ТЕКСТ ДЛЯ РАЗБОРА:
• • • • • • •

Некоторые герои фильма сделали психические расстройства частью своей харизмы и карьеры. Не ведет ли такое отношение к романтизации проблемы?
– Писательство стало неотъемлемой частью восстановления поэтессы Эден Шпильман. В детстве она стала жертвой сексуального насилия, после чего у нее развилась опасная болезнь Крона. Аутоиммунные заболевания характерны для людей, которые пережили посттравму. Некоторые думают, что психосоматические причины заболеваний не могут нанести вред нашему телу, но это заблуждение. Эден говорит: «Мое тело кричало от боли». Когда она уже выросла, вышла замуж и стала матерью, ее госпитализировали с приступом болезни Крона – и ночью ее изнасиловал медбрат. Этот случай пробудил все детские воспоминания, и карточный домик просто развалился. Эден стали преследовать суицидальные мысли, и ее поместили в психиатрическую лечебницу. Только терапевт, которая поощряла Эден активно рассказывать о своей истории, смогла вытащить ее из мыслей о самоубийстве. До этого не находилось ни одного человека, способного дослушать до конца, что ей пришлось пережить. Можно понять мать, которая не в силах все это слышать, но даже профессионалы не могли переступить через себя.
Или рассмотрим пример стендап-комика Хагит Гинзбург, которая всю жизнь страдает от легкой формы депрессии. Меня привлекло в ее истории, что она разбивает стереотип о незамужней женщине из Тель-Авива, которая сидит на ципралексе. Депрессия – это не привилегия, это не ее выбор. Если бы она могла, то отказалась бы от своего расстройства, но вынуждена сражаться с ним на протяжении жизни. Смех вытаскивает ее из очень тяжелых периодов. Я понимаю, откуда такой вопрос про романтизацию. И сама спрашивала у Хагит, является ли для нее депрессия источником вдохновения. «Может быть, снаружи это выглядит именно так, – отвечает она. – Но погруженный в это, ты не чувствуешь ничего вдохновляющего».
Один из героев нетрадиционной ориентации во всех подробностях на съемках рассказывал о своих попытках самоубийства. Но мы намеренно при монтаже вырезали эту часть, чтобы не романтизировать ситуацию.
Как мы можем поделить ответственность между человеком и обществом за разрушение стереотипов?

• • • • • • •

Записи данных:
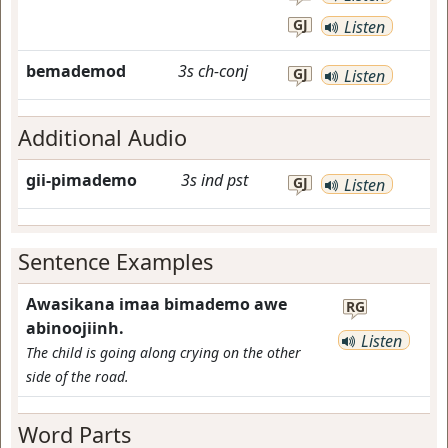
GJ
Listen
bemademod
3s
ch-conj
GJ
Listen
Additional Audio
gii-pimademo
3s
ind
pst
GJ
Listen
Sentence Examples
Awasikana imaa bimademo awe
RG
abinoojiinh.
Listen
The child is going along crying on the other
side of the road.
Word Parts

• • • • • • •

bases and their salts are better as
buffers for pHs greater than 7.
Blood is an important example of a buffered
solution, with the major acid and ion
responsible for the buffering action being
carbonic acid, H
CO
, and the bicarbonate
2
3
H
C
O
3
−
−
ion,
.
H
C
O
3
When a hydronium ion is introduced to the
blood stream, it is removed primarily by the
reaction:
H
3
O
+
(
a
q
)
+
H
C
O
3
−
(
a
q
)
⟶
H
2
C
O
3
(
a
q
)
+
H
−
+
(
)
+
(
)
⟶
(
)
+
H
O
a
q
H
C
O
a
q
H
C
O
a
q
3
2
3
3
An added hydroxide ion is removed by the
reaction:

• • • • • • •

ЗАДАНИЯ:
- 1) Согласуются ли с текстом для разбора утверждения (а), (б) и (в)? На каждое ответьте «да» или «нет» и дословно приведите слова текста, которые это решают.
(а) Болезнь Крона развилась у Эден Шпильман после сексуального насилия, пережитого в детстве.
(б) Хагит Гинзбург ощущает свою депрессию как источник вдохновения.
(в) Рассказ одного из героев о попытках самоубийства вошел в фильм.
- 2) Верните дословно фрагмент текста для разбора от слов «Один из героев» до слов «не романтизировать ситуацию.» включительно.

ОЖИДАЕМЫЕ ОТВЕТЫ:
- 1)
(а) Да: «В детстве она стала жертвой сексуального насилия, после чего у нее развилась опасная болезнь Крона.»
(б) Нет: «Но погруженный в это, ты не чувствуешь ничего вдохновляющего».
(в) Нет: «Но мы намеренно при монтаже вырезали эту часть, чтобы не романтизировать ситуацию.»

- 2)
Один из героев нетрадиционной ориентации во всех подробностях на съемках рассказывал о своих попытках самоубийства. Но мы намеренно при монтаже вырезали эту часть, чтобы не романтизировать ситуацию.